● **TO DO**:
Copy word for word the lines from the line with "## 📊 Dashboards" to the line with "- Database connection pool status", including both of those lines.

───── RECORDS PROVIDED

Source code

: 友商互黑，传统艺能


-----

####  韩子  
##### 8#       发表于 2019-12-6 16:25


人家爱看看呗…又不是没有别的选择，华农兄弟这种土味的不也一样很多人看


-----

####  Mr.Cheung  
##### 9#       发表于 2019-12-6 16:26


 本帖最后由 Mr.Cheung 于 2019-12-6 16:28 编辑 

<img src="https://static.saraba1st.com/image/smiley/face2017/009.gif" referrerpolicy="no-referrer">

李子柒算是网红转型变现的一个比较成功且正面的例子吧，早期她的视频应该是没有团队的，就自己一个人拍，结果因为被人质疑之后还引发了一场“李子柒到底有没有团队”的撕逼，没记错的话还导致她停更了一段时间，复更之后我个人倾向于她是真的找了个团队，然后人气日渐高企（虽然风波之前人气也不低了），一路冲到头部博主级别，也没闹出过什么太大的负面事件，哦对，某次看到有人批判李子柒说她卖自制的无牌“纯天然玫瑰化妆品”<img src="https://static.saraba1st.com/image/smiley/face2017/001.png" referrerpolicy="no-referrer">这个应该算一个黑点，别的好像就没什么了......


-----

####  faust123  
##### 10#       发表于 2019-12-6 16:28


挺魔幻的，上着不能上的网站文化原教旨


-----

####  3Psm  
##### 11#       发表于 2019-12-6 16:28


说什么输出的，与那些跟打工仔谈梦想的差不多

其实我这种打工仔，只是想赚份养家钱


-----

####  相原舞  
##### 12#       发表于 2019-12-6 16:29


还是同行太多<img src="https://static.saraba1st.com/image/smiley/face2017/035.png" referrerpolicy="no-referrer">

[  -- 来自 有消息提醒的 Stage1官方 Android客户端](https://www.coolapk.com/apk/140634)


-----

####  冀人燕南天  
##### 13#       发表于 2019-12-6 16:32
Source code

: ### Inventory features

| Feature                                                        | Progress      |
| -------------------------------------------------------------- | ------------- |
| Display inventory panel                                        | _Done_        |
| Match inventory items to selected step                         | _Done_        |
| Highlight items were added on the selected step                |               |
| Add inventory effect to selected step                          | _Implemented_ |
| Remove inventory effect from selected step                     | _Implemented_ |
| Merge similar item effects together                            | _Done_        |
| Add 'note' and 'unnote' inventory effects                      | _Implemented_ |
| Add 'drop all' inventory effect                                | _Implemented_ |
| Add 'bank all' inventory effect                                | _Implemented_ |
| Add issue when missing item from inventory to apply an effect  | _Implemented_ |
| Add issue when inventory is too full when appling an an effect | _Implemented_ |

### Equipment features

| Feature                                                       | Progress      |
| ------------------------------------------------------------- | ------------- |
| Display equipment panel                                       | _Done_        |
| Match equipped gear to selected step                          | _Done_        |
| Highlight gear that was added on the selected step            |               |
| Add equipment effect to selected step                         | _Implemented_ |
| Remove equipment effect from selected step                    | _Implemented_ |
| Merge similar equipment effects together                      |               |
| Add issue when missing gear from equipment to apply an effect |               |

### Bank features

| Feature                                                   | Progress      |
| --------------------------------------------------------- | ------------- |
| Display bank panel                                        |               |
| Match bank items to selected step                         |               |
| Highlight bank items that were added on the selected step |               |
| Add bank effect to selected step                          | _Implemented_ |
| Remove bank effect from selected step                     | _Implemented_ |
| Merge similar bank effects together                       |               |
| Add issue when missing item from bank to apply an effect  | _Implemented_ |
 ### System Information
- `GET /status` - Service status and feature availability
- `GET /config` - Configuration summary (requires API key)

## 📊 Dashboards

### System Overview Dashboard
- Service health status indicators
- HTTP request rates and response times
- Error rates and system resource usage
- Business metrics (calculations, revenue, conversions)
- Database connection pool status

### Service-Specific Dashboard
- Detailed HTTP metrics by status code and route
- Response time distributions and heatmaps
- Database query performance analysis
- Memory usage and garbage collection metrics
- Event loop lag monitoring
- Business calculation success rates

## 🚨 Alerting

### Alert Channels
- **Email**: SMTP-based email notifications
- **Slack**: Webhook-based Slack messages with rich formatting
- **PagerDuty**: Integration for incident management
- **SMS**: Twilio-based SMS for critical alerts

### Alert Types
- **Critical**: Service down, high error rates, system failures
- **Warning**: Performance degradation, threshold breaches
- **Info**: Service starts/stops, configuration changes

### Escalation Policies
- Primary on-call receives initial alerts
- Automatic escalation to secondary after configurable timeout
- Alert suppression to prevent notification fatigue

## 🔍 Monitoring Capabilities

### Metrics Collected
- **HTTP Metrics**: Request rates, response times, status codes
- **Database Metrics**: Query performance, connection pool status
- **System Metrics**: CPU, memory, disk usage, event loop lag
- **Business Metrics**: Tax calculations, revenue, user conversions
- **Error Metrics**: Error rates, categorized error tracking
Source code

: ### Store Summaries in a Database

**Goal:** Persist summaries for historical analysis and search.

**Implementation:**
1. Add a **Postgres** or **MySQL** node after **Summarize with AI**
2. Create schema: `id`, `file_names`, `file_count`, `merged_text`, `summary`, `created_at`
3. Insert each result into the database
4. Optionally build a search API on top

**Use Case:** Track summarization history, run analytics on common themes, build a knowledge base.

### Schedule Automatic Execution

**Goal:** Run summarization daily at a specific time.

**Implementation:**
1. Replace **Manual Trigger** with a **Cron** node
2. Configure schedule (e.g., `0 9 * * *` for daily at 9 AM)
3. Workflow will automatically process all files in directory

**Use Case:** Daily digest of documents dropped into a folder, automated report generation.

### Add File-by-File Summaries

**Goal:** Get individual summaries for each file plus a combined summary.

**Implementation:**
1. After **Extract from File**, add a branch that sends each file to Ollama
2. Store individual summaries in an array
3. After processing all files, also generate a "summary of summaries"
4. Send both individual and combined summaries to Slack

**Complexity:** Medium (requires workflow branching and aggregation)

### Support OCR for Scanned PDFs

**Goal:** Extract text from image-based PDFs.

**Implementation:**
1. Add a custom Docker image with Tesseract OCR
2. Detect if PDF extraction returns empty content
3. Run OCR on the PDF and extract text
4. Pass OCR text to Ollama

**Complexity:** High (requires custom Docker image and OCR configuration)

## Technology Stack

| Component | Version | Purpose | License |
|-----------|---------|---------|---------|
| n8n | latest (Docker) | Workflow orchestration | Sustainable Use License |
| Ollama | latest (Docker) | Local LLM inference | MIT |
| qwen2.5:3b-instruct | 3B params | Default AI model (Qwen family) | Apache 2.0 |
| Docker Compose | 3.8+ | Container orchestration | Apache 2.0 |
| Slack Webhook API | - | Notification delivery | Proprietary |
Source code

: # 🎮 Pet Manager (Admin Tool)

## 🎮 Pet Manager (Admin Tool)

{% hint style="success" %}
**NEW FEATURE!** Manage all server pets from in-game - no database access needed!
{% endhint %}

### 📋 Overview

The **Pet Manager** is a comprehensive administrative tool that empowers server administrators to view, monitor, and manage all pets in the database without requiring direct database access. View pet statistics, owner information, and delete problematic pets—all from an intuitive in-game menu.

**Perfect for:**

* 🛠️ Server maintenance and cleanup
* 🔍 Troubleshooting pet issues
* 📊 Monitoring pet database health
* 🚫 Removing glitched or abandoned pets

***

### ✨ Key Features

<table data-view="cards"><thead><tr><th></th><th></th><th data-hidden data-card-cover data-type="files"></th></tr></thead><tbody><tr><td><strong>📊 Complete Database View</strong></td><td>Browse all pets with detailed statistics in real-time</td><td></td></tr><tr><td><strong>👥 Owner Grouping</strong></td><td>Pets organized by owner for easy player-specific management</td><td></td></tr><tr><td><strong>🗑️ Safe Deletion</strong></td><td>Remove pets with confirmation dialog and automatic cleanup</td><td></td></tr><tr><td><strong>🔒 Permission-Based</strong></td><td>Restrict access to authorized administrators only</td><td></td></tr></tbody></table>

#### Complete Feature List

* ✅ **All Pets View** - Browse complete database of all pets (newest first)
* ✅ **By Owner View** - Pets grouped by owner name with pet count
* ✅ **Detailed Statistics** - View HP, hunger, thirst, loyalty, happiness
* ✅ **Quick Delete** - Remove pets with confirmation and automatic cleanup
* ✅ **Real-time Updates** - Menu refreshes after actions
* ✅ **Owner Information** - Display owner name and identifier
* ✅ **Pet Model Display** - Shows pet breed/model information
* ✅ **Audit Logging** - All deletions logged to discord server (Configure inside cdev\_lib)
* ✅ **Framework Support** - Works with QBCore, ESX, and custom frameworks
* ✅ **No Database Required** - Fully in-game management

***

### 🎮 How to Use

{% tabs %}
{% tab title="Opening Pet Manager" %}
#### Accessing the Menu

──────────

● **SOLUTION TO THIS EXERCISE**:
## 📊 Dashboards

### System Overview Dashboard
- Service health status indicators
- HTTP request rates and response times
- Error rates and system resource usage
- Business metrics (calculations, revenue, conversions)
- Database connection pool status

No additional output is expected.